• TASK INSTRUCTIONS
No pictures go into the output, which should consist only of the lines from the first line of the data through the line with "Figure 5. ( a", copied exactly.

• DATA BLOCK
━━━━━━
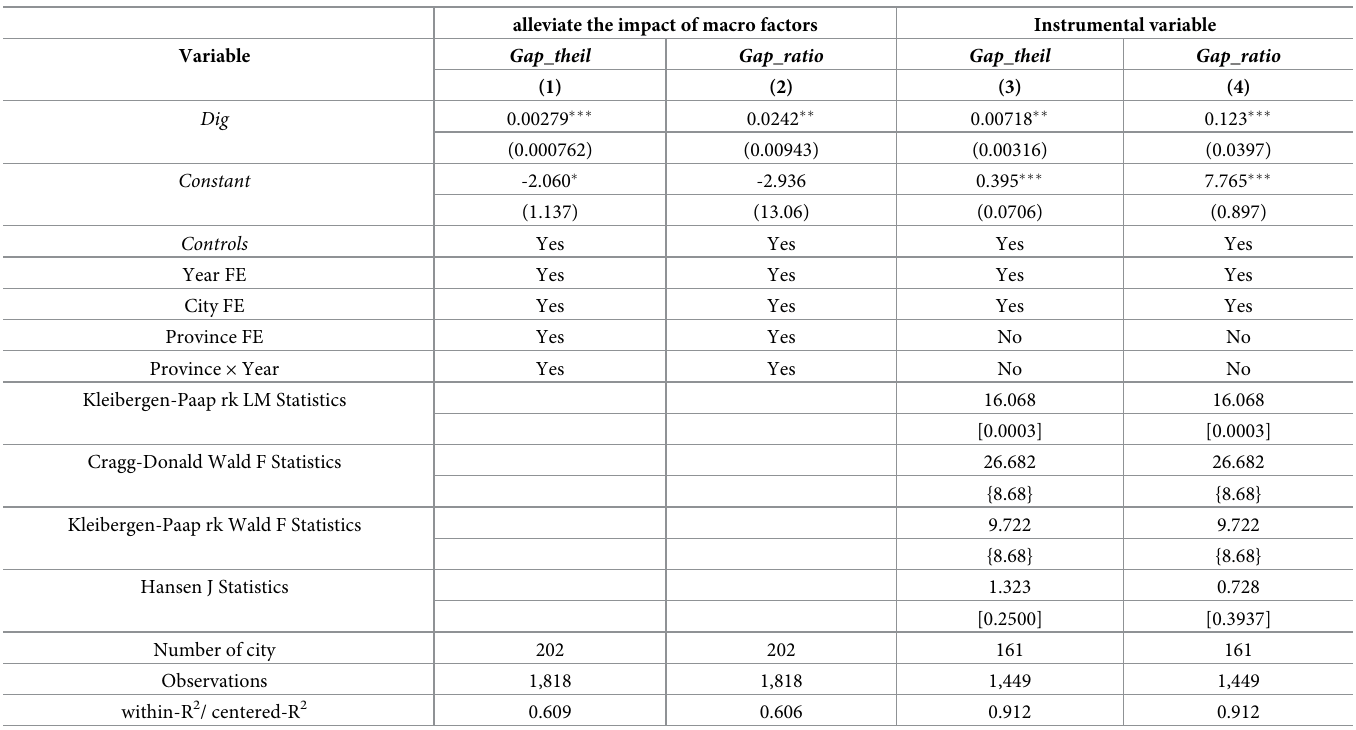
Table 9. Robustness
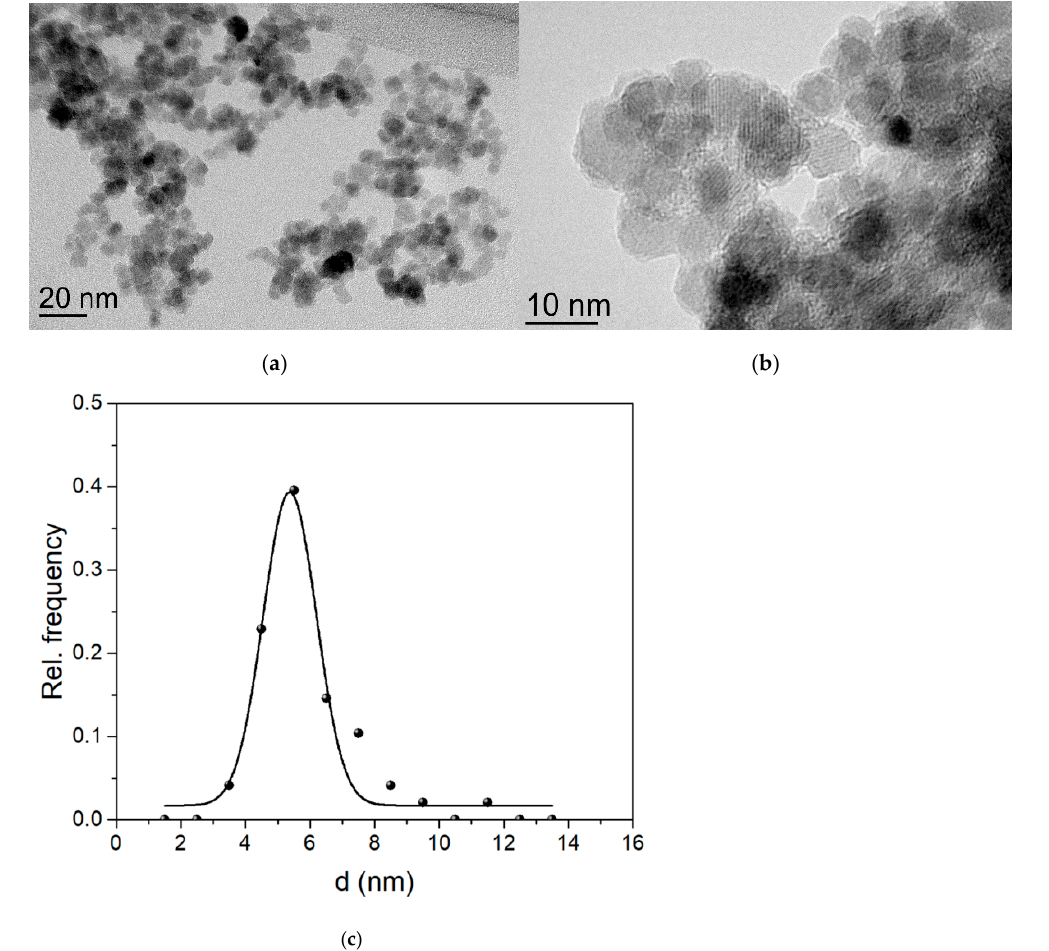
Figure 5. ( a , b ) TEM images of Fe 3 O 4 @CA MNPs; ( c ) corresponding NP size distribution from the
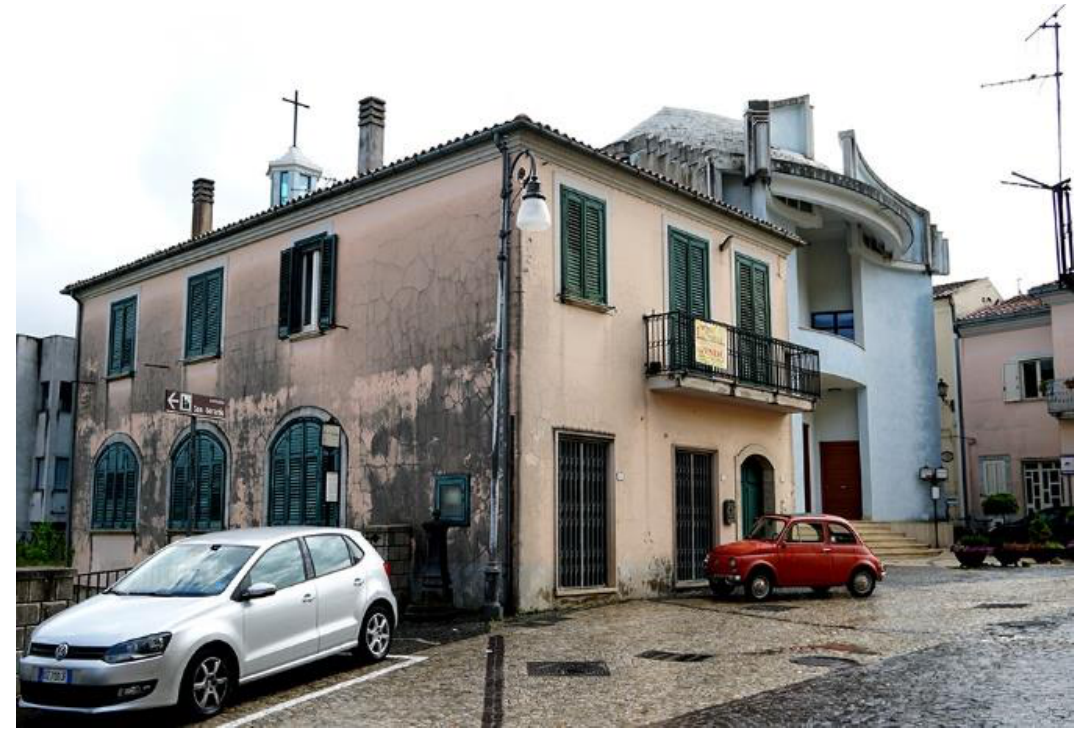
Figure 46. Caposele: the historical center with the new buildings reconstructed taking into account the original urban design (photos by [35,36]).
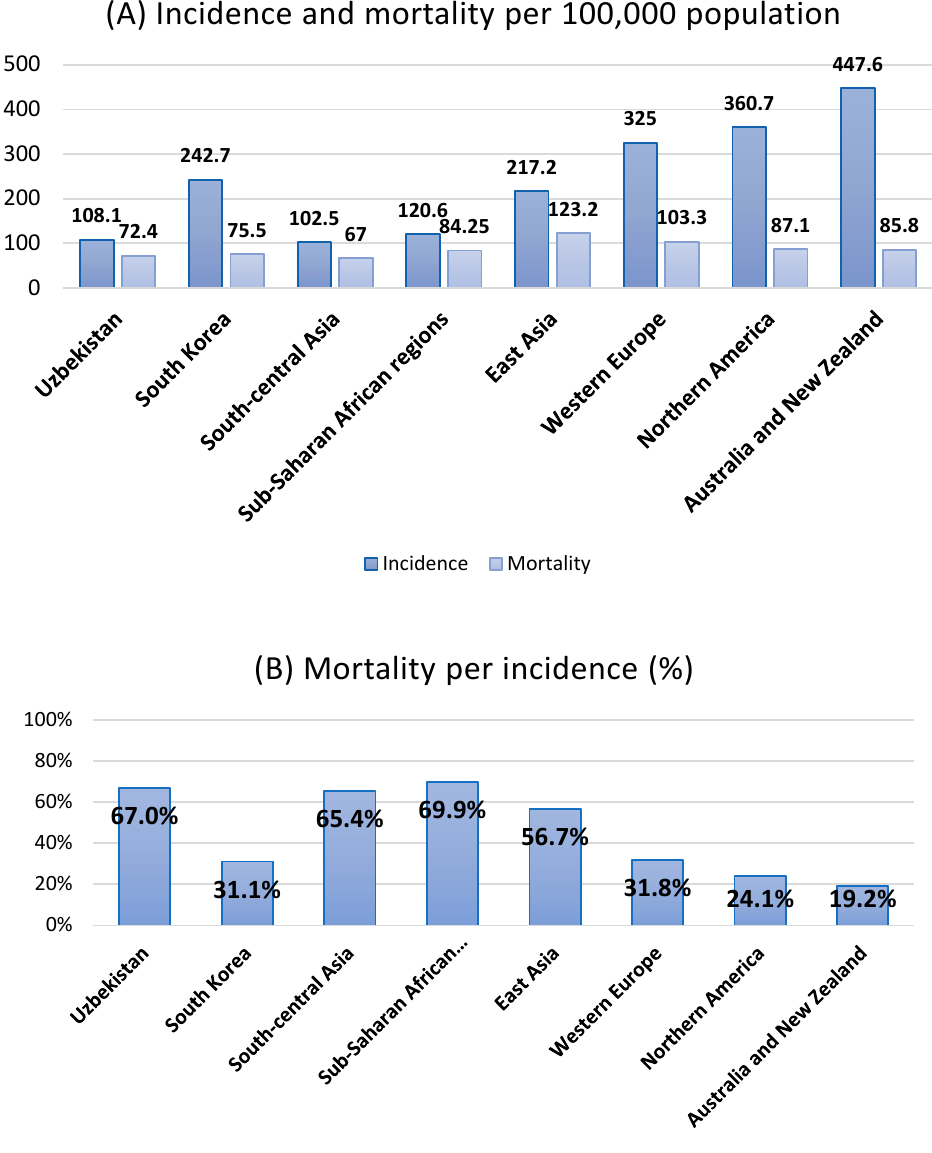
Figure 1. ( A ) The global incidence and mortality of all cancers per 100,000 population according to regions. ( B ) Mortality per incidence (age-standardized mortality per 100,000 people/corresponding incidence) percentile according to regions. Data source: Data on the incidence and mortality are obtained from the 2020 GLOBOCAN [4,5,10].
━━━━━━
• RESPONSE TO THE EXERCISE
Table 9. Robustness
Figure 5. ( a , b ) TEM images of Fe 3 O 4 @CA MNPs; ( c ) corresponding NP size distribution from the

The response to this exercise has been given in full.